The second is going beyond the goals or intent of the group running the model. It independently chooses to take deceptive actions in the world, leading to an unintended disaster. The deception was explicitly requested by the group running the system. This is the type of mistake we might expect from an over-enthusiastic underling, but it’s clearly doing some things autonomously. The group is nefarious, but the specific actions taken were not theirs. This was an accident during misuse, rather than intentional autonomous action. But in this second case, other than the deception and the unintended consequences, this is a degree of autonomy many have suggested we want from AI assistants - proactively trying things to achieve the goals it was given, interacting with people to make plans. If it were done to carry out a surprise birthday party, it could be regarded as a clever and successful use case.

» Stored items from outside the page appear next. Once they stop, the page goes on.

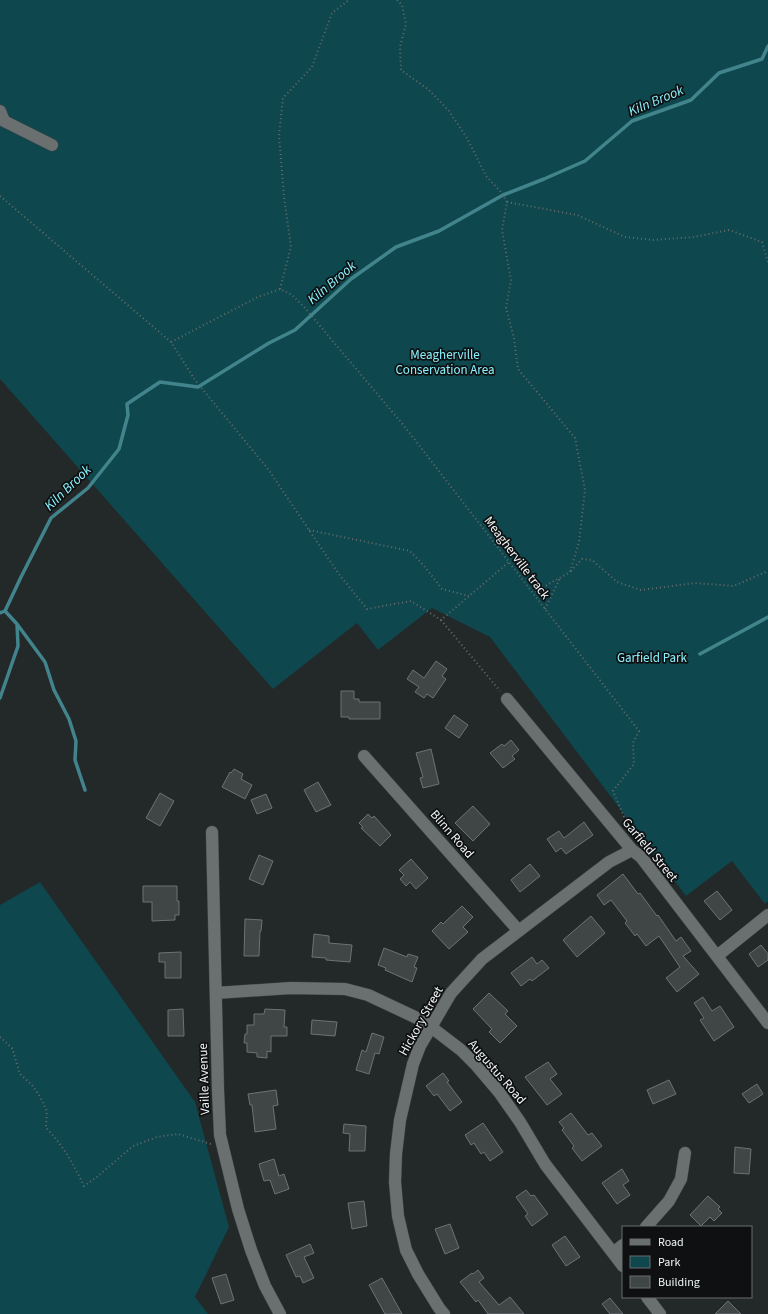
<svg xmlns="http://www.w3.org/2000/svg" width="768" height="1314" font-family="'Source Sans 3',sans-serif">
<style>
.green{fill:#0e474d}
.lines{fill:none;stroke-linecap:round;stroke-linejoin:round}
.stream{stroke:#42848c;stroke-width:3.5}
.building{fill:#404646;stroke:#6d7374}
.minor-casing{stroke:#3e4344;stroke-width:13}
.path{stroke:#676c6c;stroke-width:2;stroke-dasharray:1 3;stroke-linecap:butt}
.minor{stroke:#6a7070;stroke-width:12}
.labels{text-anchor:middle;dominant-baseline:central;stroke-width:3.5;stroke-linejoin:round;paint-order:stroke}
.park-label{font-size:13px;fill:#89f1fe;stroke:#0e1011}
.street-label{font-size:13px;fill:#f1f5f5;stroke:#0e1011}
.water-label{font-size:14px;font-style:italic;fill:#8af2ff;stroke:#0e1011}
</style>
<rect width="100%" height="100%" fill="#232829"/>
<!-- green -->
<path class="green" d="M0 0H768V901L765 904 732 861 686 896 490 637 432 608 378 650 357 623 273 689 0 379Z
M40 882 195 1102 229 1227 195 1297 208 1314H0V905Z"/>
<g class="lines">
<!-- stream -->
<path class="stream" d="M0 613 5 611 21 577 51 518 88 488 119 449 128 415 127 404 160 382 198 387 269 343 295 330 351 279 396 247 439 231 503 195 544 179 585 161 632 121 691 100 719 73 762 59 768 46
M17 624 45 662 54 690 69 719 76 741 75 760 85 790
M700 654 768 617
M0 698 18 646 17 624 5 611"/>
</g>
<!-- building -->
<path class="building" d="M436 661 447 669 442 676 446 679 433 698 427 694 424 698 415 692 419 687 407 679 413 670 424 678Z
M341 691H354V699H359V702H380V719H349V717H341Z
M454 715 468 725 459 738 445 728Z
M511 740 519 750 512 756 515 759 503 768 490 753 502 744 504 746Z
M431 749 439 784 423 788 420 778 423 777 416 753Z
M234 769 243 774 241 779 252 785 245 799 222 787 230 772 231 773Z
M318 782 331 805 316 812 304 790Z
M160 793 174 801 160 826 146 818Z
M266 794 272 808 257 814 251 800Z
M473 806 490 824 473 841 455 823Z
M368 814 372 818 374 816 391 835 380 846 361 828 363 827 359 823Z
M584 822 593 835 566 854 561 848 556 852 547 839 559 831 564 838Z
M259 855 273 861 263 885 249 879Z
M411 859 428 878 416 889 410 882 406 886 400 879 404 875 399 870Z
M530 864 540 876 520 892 511 880Z
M623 874 638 894 640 893 657 916 658 915 676 941 681 937 691 951 683 956 699 974 677 992 666 978 680 967 659 936 646 946 637 934 635 936 625 923 627 921 611 900 604 905 597 895Z
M143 886H177V901H179V915H175V920L152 921V902H143Z
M717 891 732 910 720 920 704 901Z
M462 906 473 917 463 927 468 932 449 949 432 931 441 922 443 924Z
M591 916 605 933 577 957 563 940Z
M245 919 262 920 261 931H260L259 956H244Z
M314 934 329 936V943L352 945 350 962 326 960V958L312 957Z
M761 945 768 954V960L758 967 749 954Z
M384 948 407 957 408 954 418 957 414 967 417 968 412 982 385 970 386 968 378 965Z
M181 952V978H165V962H159V953Z
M532 957 537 964 542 960 549 968 532 981 530 979 521 986 511 973Z
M489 993 508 1011 505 1014 517 1026 500 1043 489 1032 492 1029 473 1009Z
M703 997 712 1011 720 1006 734 1027 714 1041 700 1020 704 1018 694 1003Z
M183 1009 184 1036H168V1010Z
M265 1009 285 1010 284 1027H287V1036H271V1052L267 1051V1058L257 1057V1053L247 1052V1043H244L245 1034H247V1025H254V1014H264Z
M312 1020 337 1022 335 1036 311 1034Z
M372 1033 384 1037 379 1054 375 1053 369 1074 356 1070 362 1050 366 1052Z
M548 1062 557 1074 550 1079 562 1094 547 1105 525 1077Z
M443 1073 449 1081 447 1082 462 1102 450 1111 437 1094 434 1096 426 1086Z
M669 1080 676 1094 653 1104 647 1090Z
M757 1084 763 1094 749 1103 742 1094Z
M276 1090 278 1105 273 1106 276 1129 255 1132 252 1105H250L248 1094Z
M571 1113 588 1135 592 1133 602 1146 582 1161 572 1148 574 1146 562 1130 564 1128 559 1122Z
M483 1123 503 1152 490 1161 484 1152 481 1154 474 1143 471 1145 465 1135Z
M344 1124 366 1126 365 1151H349L350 1134 343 1133Z
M735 1147 751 1149 749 1174 734 1173Z
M274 1159 279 1176 284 1174 289 1189 275 1194 270 1180 264 1181 259 1164Z
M622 1169 629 1181 623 1185 630 1195 617 1204 602 1183Z
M526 1190 531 1196 534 1195 548 1214 532 1226 525 1216 528 1214 516 1197Z
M708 1196 720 1207 718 1209 722 1213 714 1221 710 1217 701 1226 690 1215Z
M364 1201 367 1226 352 1229 348 1203Z
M450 1224 459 1248 445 1254 435 1229Z
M565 1236 580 1257 566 1266 552 1245Z
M310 1244 314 1253 304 1257 314 1278 303 1283 300 1276 296 1277 286 1255Z
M478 1270 484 1278 479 1282 499 1305 510 1297 524 1314H488L478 1300 476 1302 460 1282 472 1273 473 1274Z
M226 1274 234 1300 221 1304 212 1278Z
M382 1278 402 1314H385L369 1285Z
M610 1298 623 1314H610L602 1304Z
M728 1301 741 1314H715Z"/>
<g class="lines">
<defs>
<path id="minor" d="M0 111 4 121 52 145
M507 699 632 850 641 857 768 1023
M364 756 519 931
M212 832 218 1090 220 1135 238 1209 251 1250 265 1286 280 1314
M717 956 768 915
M216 993 291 988 345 989 368 995 419 1019 431 1027 461 1050 476 1065 499 1092 520 1122 545 1164 623 1266
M646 1227 669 1201 681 1179 685 1153
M613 1253 623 1245
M647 1297 660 1314
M444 1314 439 1308 418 1274 406 1250 398 1216 395 1182 396 1154 400 1120 413 1064 420 1046 451 993 482 959 609 862 632 850"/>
</defs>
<!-- minor casing -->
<use href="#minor" class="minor-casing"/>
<!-- path -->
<path class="path" d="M397 0 402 5 406 24 400 47 401 70 429 90 449 111 467 138 486 176 500 191 507 202 502 230 511 280 506 308 514 338 518 369 575 438 585 490 579 542 570 572 533 593
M0 196 171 342 195 380 268 469 338 573 367 609 411 601 441 620 509 562
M507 202 577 215 625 237 653 240 694 237 729 230 762 242 768 262
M280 289 291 247 284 196 279 136 283 98 312 67 332 13 349 0
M171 342 258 297 280 289 292 295 305 308 405 427 639 731 633 743 634 764 613 791 628 826
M309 530 410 551 425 567 442 589 469 596
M571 571 582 559 592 560 617 582 641 590 695 583 734 586 768 571
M545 609 560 578
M441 620 500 691
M0 1037 12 1048 20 1074 32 1085 39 1095 47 1111 46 1128C63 1145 74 1165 84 1186L97 1177 133 1146 157 1137 178 1134 211 1144"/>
<!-- minor -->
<use href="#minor" class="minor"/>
</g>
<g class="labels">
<!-- park labels -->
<g class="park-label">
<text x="445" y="355">Meagherville<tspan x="445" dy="15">Conservation Area</tspan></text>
<text x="652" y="658">Garfield Park</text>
</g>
<!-- street labels -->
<g class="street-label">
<text transform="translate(517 558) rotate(53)">Meagherville track</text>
<text transform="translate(452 834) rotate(49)">Blinn Road</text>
<text transform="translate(650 850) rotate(50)">Garfield Street</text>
<text transform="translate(421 1021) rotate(-61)">Hickory Street</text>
<text transform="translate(497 1072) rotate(49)">Augustus Road</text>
<text transform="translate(204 1079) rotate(-92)">Vaille Avenue</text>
</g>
<!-- water labels -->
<g class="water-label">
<text transform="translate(656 101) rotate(-23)">Kiln Brook</text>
<text transform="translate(332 283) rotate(-40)">Kiln Brook</text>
<text transform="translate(68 488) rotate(-44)">Kiln Brook</text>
</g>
</g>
<!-- legend -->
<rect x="622" y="1226" width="130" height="72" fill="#0e1011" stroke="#696c6c"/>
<rect x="630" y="1239" width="20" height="6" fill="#6a7070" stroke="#696c6c"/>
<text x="658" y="1246" font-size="12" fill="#f1f5f5">Road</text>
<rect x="630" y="1256" width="20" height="12" fill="#0e474d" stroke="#696c6c"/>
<text x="658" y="1266" font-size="12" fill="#f1f5f5">Park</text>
<rect x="630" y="1276" width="20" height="12" fill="#404646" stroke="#696c6c"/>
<text x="658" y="1286" font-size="12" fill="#f1f5f5">Building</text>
</svg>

The third case is what people think of as “full autonomy” - but it’s not the system that wakes up and becomes self aware. Instead, it was given a goal, and carried it out. It obviously went far beyond the “actual” intent of the red-team, but it did not suddenly wake up and decide to make plans. But this is far less of a goal misspecification or accident than the first or second case - it was instructed to do this.
Finally, the fourth case is yet again following instructions - in this case, exactly and narrowly. Nothing about this case is unintended by the builders of the system. But to the extent that such a system can ever be said to be a self-directed agent, this seems to qualify.
Autonomy isn’t binary, and discussions about whether AI systems will have their own goals often seem deeply confused, and at best only marginally relevant to discussions of risk. At the same time, less fully agentic does not imply less danger. The combination of currently well understood failure modes, goal misgeneralization, and incautious use is enough to create autonomy. And none of the examples required anything beyond currently expected types of misuse or lack of caution, extrapolated out five years. There is no behavior that goes beyond the types of accidental or purposeful misuse that we should expect. But if these examples are all not agents, and following orders is not autonomy, it seems likely that nothing could be - and the concept of autonomy is mostly a red-herring in discussing whether the risk is or isn’t “actually” misuse.